The inaugural Steven Petrow LGBTQ Fellow, Cris Beam, will be in residence at VCCA for the month of August.
Cris is an author and professor in New York City. Her most recent book, To the End of June: The Intimate Life of American Foster Care (Houghton Mifflin-Harcourt, 2013), was named a 2013 New York Times Notable Book, was longlisted for the Andrew Carnegie Award, shortlisted for the William Saroyan Prize and was a best book on several year-end lists including NPR, New York Magazine and The Boston Globe. She is also the author of Transparent: Love, Family and Living the T with Transgender Teenagers (Harcourt 2007), which won a Lambda Literary Award and was a Stonewall Honor book. Her young adult novel, I am J, (Little, Brown in 2011) was named a Kirkus Best Book and Library Guild Selection, and is the first book with a transgender character to land on the state of California’s recommended reading list for public high schools. Her short memoir, Mother, Stranger was published by The Atavist in 2012 and quickly reached the top ten on Kindle Singles. Forthcoming from Houghton Mifflin Harcourt is I Feel You. Beam’s work has also been featured in The New York Times, The Awl, Huffington Post, The Guardian and on This American Life. Beam is an assistant professor at William Paterson University. She’s currently working on a novel.

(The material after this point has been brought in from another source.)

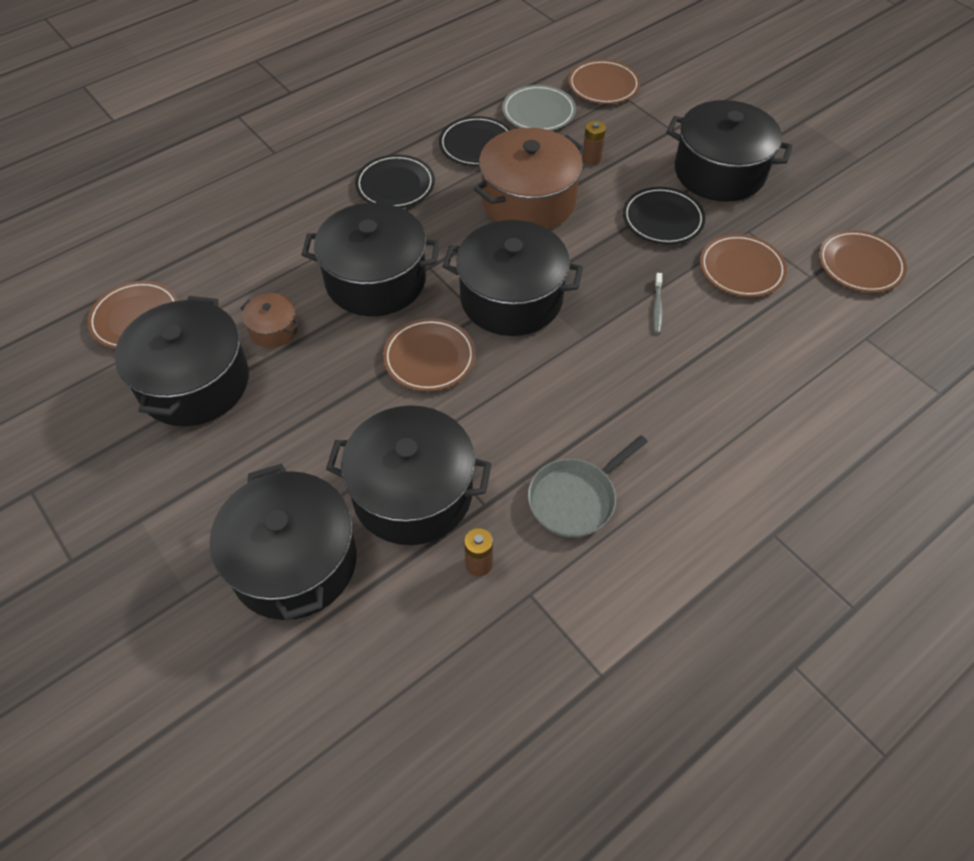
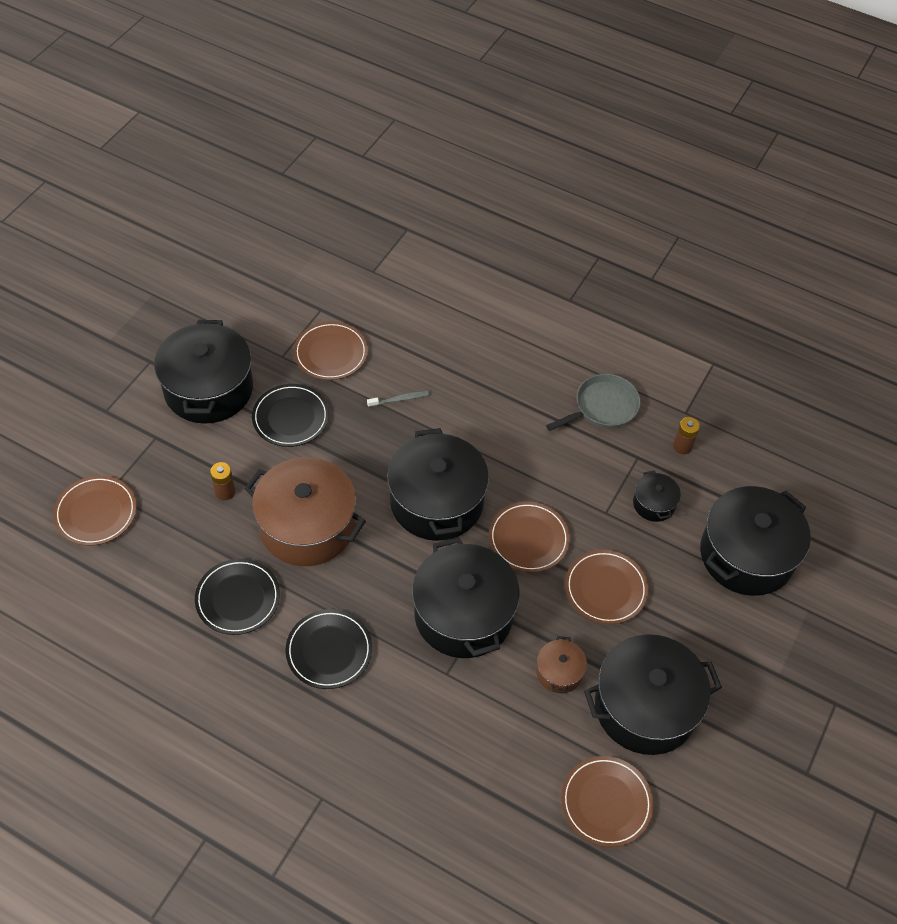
camera: 115 degrees left, 0 degrees up
(412, 493) = (654, 504): black pot -> black pot, size x0.46
(538, 112) = (162, 559): grey plate -> none
(575, 499) = (603, 407): grey pan -> grey pan turned 60 degrees counterclockwise
(860, 264) = (293, 281): brown plate -> brown plate (605, 589)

The Steven Petrow LGBTQ Fellowship is open to applicants working in all genres (writers, visual artists, and/or composers) and consists of a fully-funded two-week residency at VCCA, which includes a private bedroom, board, and an individual work studio. To be eligible applicants must self-identify as LGBTQ.
A VCCA Fellow himself, Steven is an award-winning journalist, hailed as an expert on modern manners by The New York Times, People, Time, and NPR. Steven is a columnist for the Washington Post and for USA Today. Previously, he wrote The New York Times’s “Civil Behavior” column and “Digital Dilemmas” for Parade magazine. His five books include Steven Petrow’s Complete Gay & Lesbian Manners, The Lost Hamptons, and Dancing Against the Darkness: A Journey through America in the Age of AIDS.
Steven’s own work about LGBTQ issues found much support at VCCA over the past decade. “I’m funding this fellowship to provide support and recognition to LGBTQ writers and artists, especially because government funding of the arts is at risk these days. The arts are core to a democratic nation,” Steven said.